Much writing about labour movements has addressed their role in the revolutionary, or quasi-revolutionary events, of 1917-20 across Europe. Unsurprisingly, it is in the Russian case that the labour movement in its Petrograd stronghold plays the most clearly revolutionary role. Elsewhere, labour movements were frequently divided, and trade unionists often committed to preserving order. The enduring split between the social-democratic and communist left in much of Europe was chiefly a product of the war, and the convulsions of the immediate post-war period.[29] The biennio rosso saw the Italian labour movement divided; the formal split within the SPD in Germany embodied the ideological fissures wrought by total war. In Austria-Hungary, divisions between leaders and rank and file were overlaid with national differences that were exacerbated by the stresses of war. In Germany, the trade union movement was chiefly concerned in early 1918 with extending and building upon the gains of wartime, particularly the eight-hour day and collective bargaining. The failings of the majority SPD and of trade unionism in Germany have been much canvassed, particularly the willingness to strike a deal with industry in 1918, which has been criticised as a concession to capital that fatally weakened the fledgling republic.[30] Historians come to differing conclusions in the German, and other cases, about the scope for alternative outcomes, usually due to contrasting readings of the coherence of the revolutionary forces and the power of the political right.


Relative neglect of the history of labour movements in the war in recent years leaves the subject ripe for revival. There are signs of important, more culturally informed, work emerging that focuses upon the discursive context within which labour movements crafted their political practices.

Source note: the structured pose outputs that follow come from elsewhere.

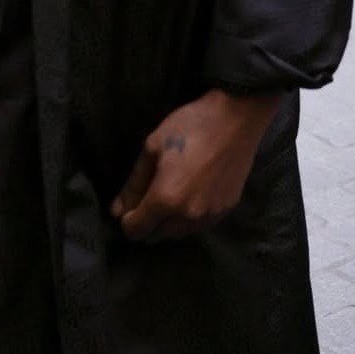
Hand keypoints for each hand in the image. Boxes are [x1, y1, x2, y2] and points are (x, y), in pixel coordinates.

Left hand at [111, 88, 282, 242]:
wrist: (237, 118)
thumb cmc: (191, 125)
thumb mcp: (153, 146)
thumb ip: (134, 183)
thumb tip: (117, 210)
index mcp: (165, 199)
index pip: (136, 230)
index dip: (128, 219)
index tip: (131, 203)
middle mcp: (187, 216)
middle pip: (157, 236)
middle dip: (148, 221)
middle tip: (151, 194)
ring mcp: (209, 216)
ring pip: (179, 233)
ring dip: (169, 222)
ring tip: (173, 193)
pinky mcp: (226, 211)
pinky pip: (200, 225)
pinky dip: (191, 217)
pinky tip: (193, 192)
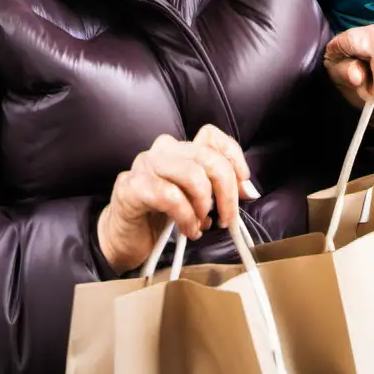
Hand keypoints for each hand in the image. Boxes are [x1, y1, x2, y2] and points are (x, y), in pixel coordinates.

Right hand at [97, 125, 256, 274]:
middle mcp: (162, 150)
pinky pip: (170, 197)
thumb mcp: (195, 199)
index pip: (211, 136)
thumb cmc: (160, 216)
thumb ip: (217, 189)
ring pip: (192, 174)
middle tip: (227, 218)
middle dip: (226, 192)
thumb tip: (248, 190)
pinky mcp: (131, 186)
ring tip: (201, 225)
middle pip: (208, 157)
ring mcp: (144, 165)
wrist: (124, 238)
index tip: (244, 187)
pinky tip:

Comparative and transnational perspectives have long been present in writing about labour movements, but there is welcome evidence of a renewed interest in the networks of support, such as donations to strikers abroad, that characterised the pre-war international labour movement, and recurred in efforts to bring the war to an end, as well as to imagine and create a newly democratic international order in its aftermath.

The legacy of the war years for labour movements was profound and contradictory. Whereas reformists took inspiration from the regulated capitalism of the war, more radical currents felt bolstered in their critique of the capitalist state and their faith in revolution. Many labour movements were divided by the war, aiding the reassertion and remaking of the established order in the immediate post-war years. While this fraught legacy is well established in the literature, here too our understanding remains impoverished, not least about the cultural history of work, and of how workers imagined and understood the political and its possibilities. Comparative work on capital cities has shown the potential for reinvigorating the subject, but much remains to be done.